Andrea: Hans Wilhelm hat ja gern gesagt: „Wir sind keine großartige Gemeinde, sondern wir sind eine Gemeinde mit einem großartigen Gott!“ Einer meiner Lieblingstexte in der Bibel ist die Speisung der Fünftausend aus Markus 6: Wenn man Jesus das Wenige gibt, was man hat, dann kommt man aus dem Staunen nicht mehr heraus, was er daraus macht! Und das haben wir in Rupelrath ganz oft erlebt. Selbst wenn wir erstmal keine Lösungen sehen, ist Gott immer größer als jedes Problem, das wir zu haben glauben.

Stichwort „Probleme“: Wo hat’s aus Eurer Sicht denn mal gehakt?

Burkhard: Meine Stellung auch im Presbyterium über 25 Jahre hat beinhaltet, dass man sich auch mal aneinander reiben musste, wenn man unterschiedlicher Meinung war. Da musste ich mich manchmal durchsetzen – vor allem, wenn es um die Sicherheit ging. Wichtig ist aber, dass man sich nach einem Streit versöhnen und dann gemeinsam weitergehen kann.

Andrea: Wo Menschen eng miteinander an Gottes Reich arbeiten, kommt es hin und wieder zu Hakeleien. Das löst sich dann aber irgendwie.

Und welche Anekdoten gibt’s nach über 30 Küsterjahren zu erzählen?
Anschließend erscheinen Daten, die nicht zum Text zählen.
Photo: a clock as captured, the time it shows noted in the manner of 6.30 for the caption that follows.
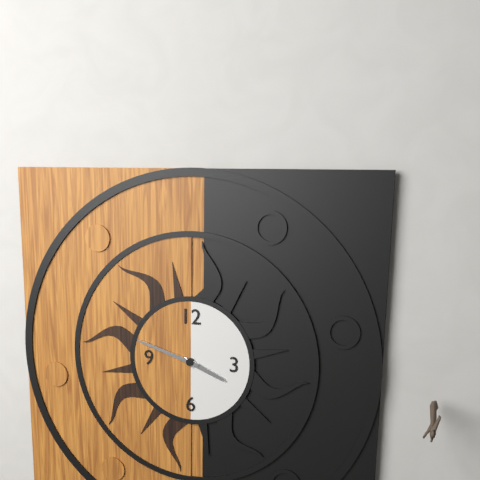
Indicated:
3.48
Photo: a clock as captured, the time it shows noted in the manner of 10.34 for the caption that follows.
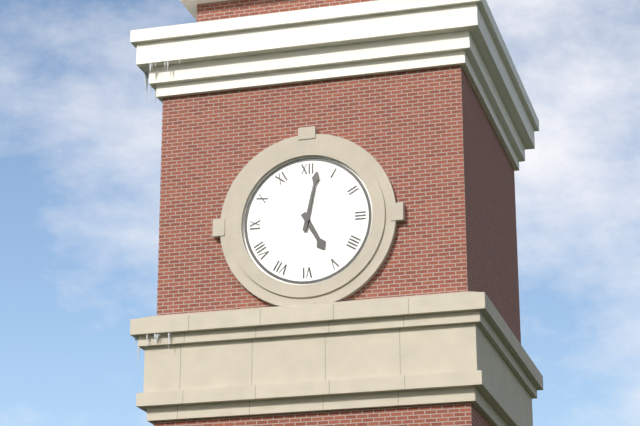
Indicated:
5.02
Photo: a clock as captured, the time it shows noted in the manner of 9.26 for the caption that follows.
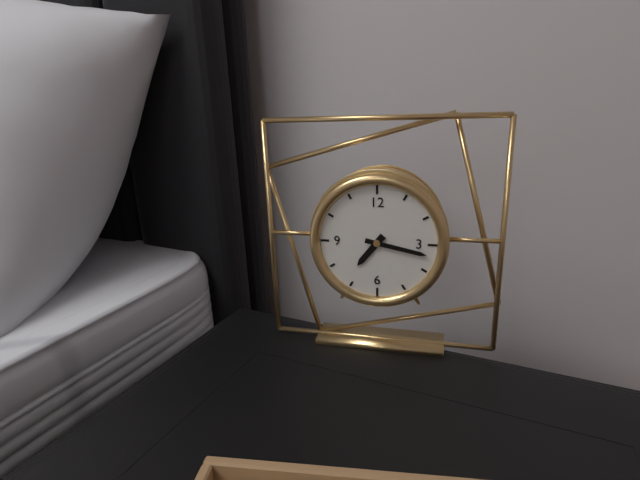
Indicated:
7.17
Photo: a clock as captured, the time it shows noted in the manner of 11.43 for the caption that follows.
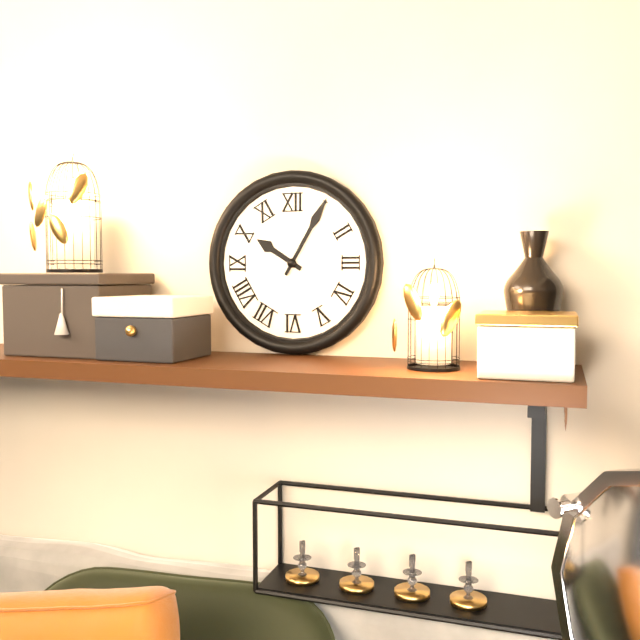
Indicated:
10.05
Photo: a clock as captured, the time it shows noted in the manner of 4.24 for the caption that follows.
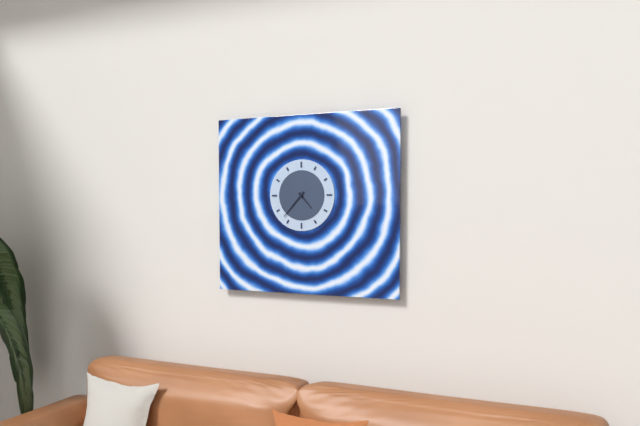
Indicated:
4.37
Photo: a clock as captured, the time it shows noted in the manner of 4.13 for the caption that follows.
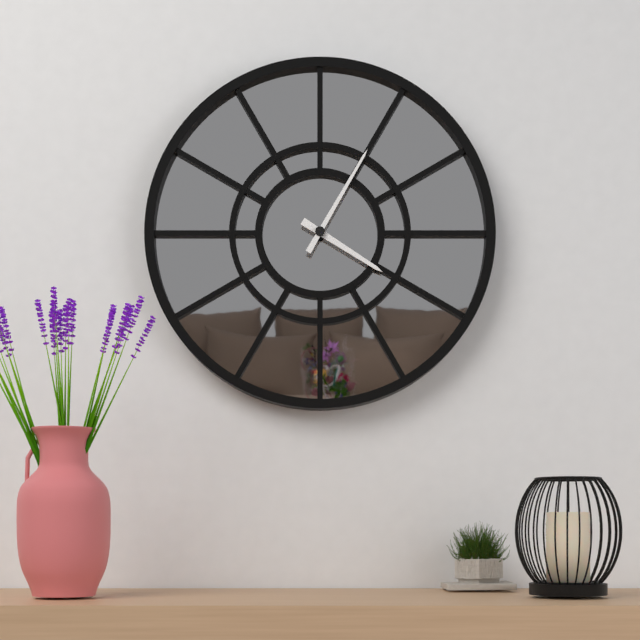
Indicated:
4.05
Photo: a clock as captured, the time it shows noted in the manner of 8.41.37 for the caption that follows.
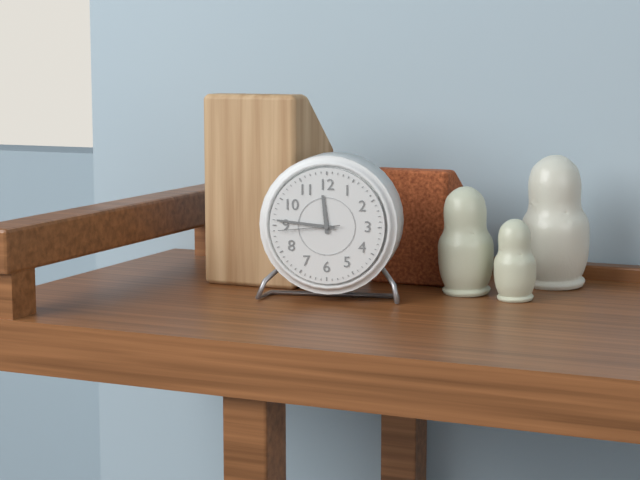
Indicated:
11.46.44
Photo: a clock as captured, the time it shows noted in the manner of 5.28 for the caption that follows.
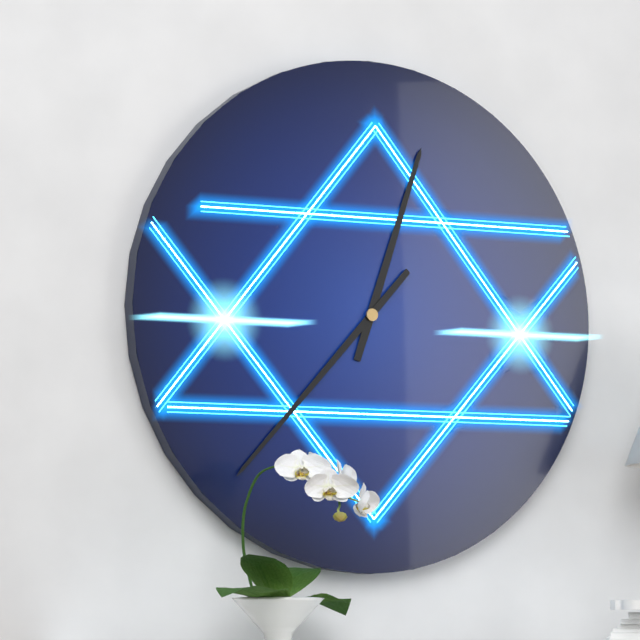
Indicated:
12.37
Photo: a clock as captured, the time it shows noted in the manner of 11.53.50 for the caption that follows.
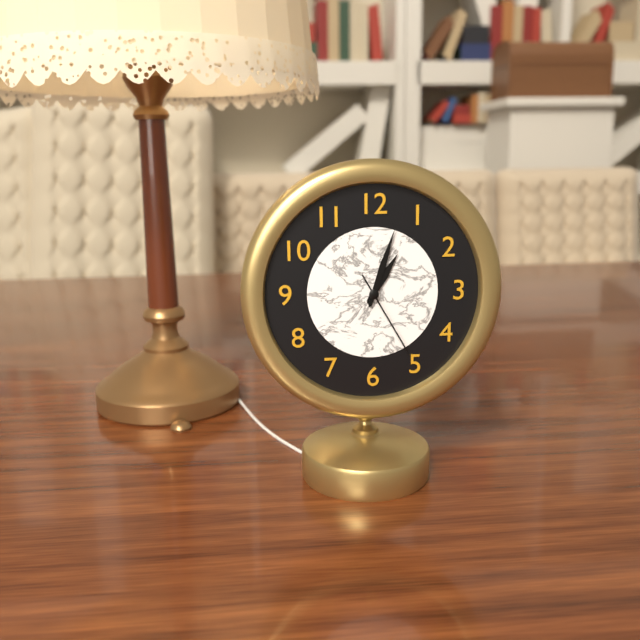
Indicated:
1.03.25
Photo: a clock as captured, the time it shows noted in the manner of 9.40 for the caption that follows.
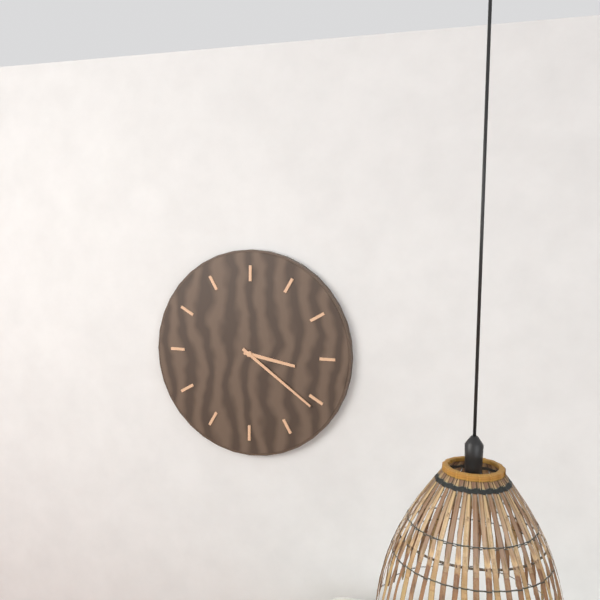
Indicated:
3.21
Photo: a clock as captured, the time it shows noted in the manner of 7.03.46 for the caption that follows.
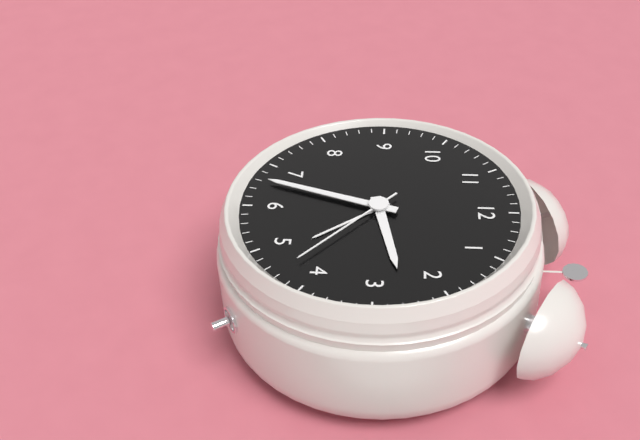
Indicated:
2.33.22
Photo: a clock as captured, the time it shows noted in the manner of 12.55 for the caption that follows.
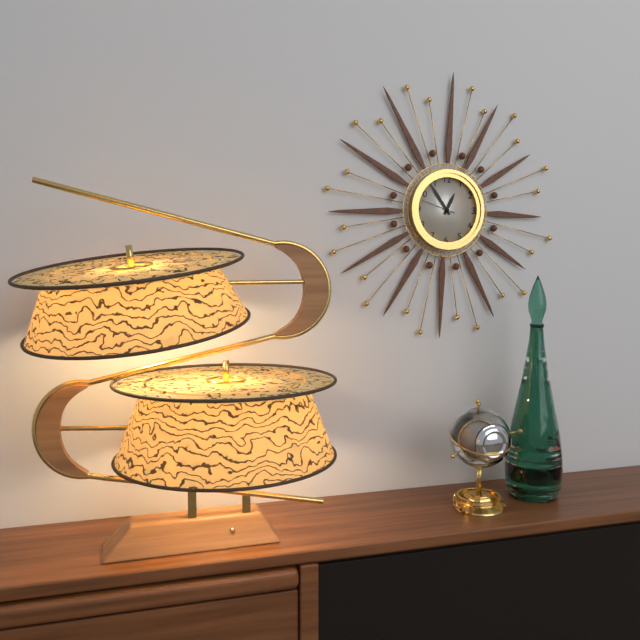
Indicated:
12.54
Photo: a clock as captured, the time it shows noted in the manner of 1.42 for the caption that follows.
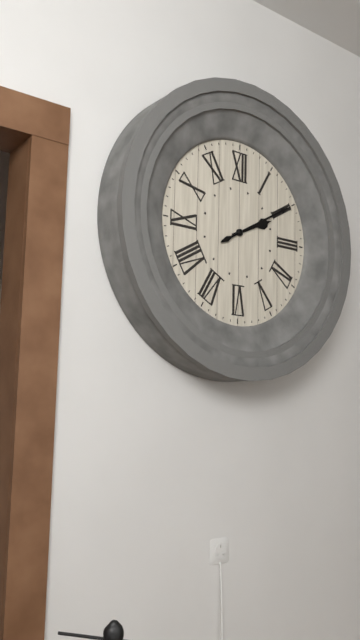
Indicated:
2.10
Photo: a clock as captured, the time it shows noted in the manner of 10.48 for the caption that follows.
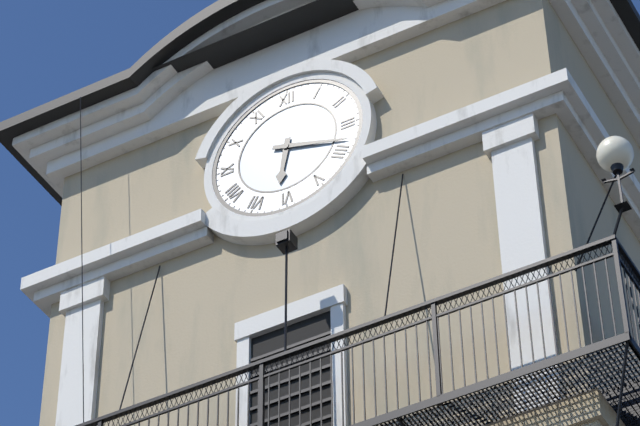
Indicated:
6.18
Burkhard: Vor dem Einzug in die Küsterwohnung musste alles renoviert werden. Dabei bekam ich eine vermeintlich stillgelegte Elektroleitung zu fassen und löste beim Durchkneifen einen Knall und heftiges Lichtflackern im ganzen Haus aus. Worauf Pfarrer Ermen, der gerade im Gemeindesaal darunter mit der Frauenhilfe zusammensaß, nur trocken meinte: Das ist unser neuer Küster!

Andrea: Ich erinnere mich an einen älteren Mann, der an Heiligabend auf einmal durch unsere Wohnung stapfte auf der verzweifelten Suche nach der Empore…

Was werdet Ihr vermissen?

Andrea: Die kostbaren Menschen, mit denen wir an so vielen Ecken in Aufderhöhe so viel Schönes erleben durften. Und meinen Lieblingsplatz an der Kirchentür, wenn ich sonntags die Gottesdienst-Besucher begrüßen durfte.

Burkhard: Die herrliche Umgebung, die Nähe zum Wald und das Privileg, immer mittendrin zu sein. Und die vielen guten Begegnungen im Stadtteil durch den Küsterdienst, aber auch den Pflegedienst.

Ein Blick nach vorn: Warum zieht Ihr ausgerechnet nach Minden?

Andrea: Dort lebt meine 87-jährige Mutter. Zu ihr haben wir ein sehr enges Verhältnis.  Und direkt nebenan gehört uns ein vererbtes schönes Haus…

Burkhard:  ...das fast an ein Naturschutzgebiet grenzt. Dort ziehen wir jetzt ein. Die evangelikal geprägte Lutherische Kirchengemeinde vor Ort mit ähnlicher Genetik wie Rupelrath kennen wir auch  schon.

Andrea: Dort bin ich bereits in einem Hauskreis. Außerdem leben einige meiner Verwandten in Minden und Umgebung – wir werden also erwartet. Das ist Gottes Handschrift in unserem Leben!

Und was wünscht Ihr uns in Rupelrath zum Abschied?

Andrea: Dass sich die Gemeinde weiterhin an Gott orientiert. Dass sie ihre Vielfalt bewahrt, was die Generationen und Gaben betrifft. Dass sie weiterhin ganz hohe Erwartungen in Gott setzt und erlebt, dass ER treu und gnädig ist und bleibt.

Burkhard: Ich wünsche Rupelrath, dass man sich des Segens bewusst ist, der hier schon auf so vielfältige Weise erlebbar wurde und wird. Ich glaube, Gott hat einen Narren an dieser Gemeinde gefressen!

Herzlichen Dank für das Gespräch, Ihr Lieben – und Gottes Segen für Euch und durch Euch in Eurer neuen Heimat!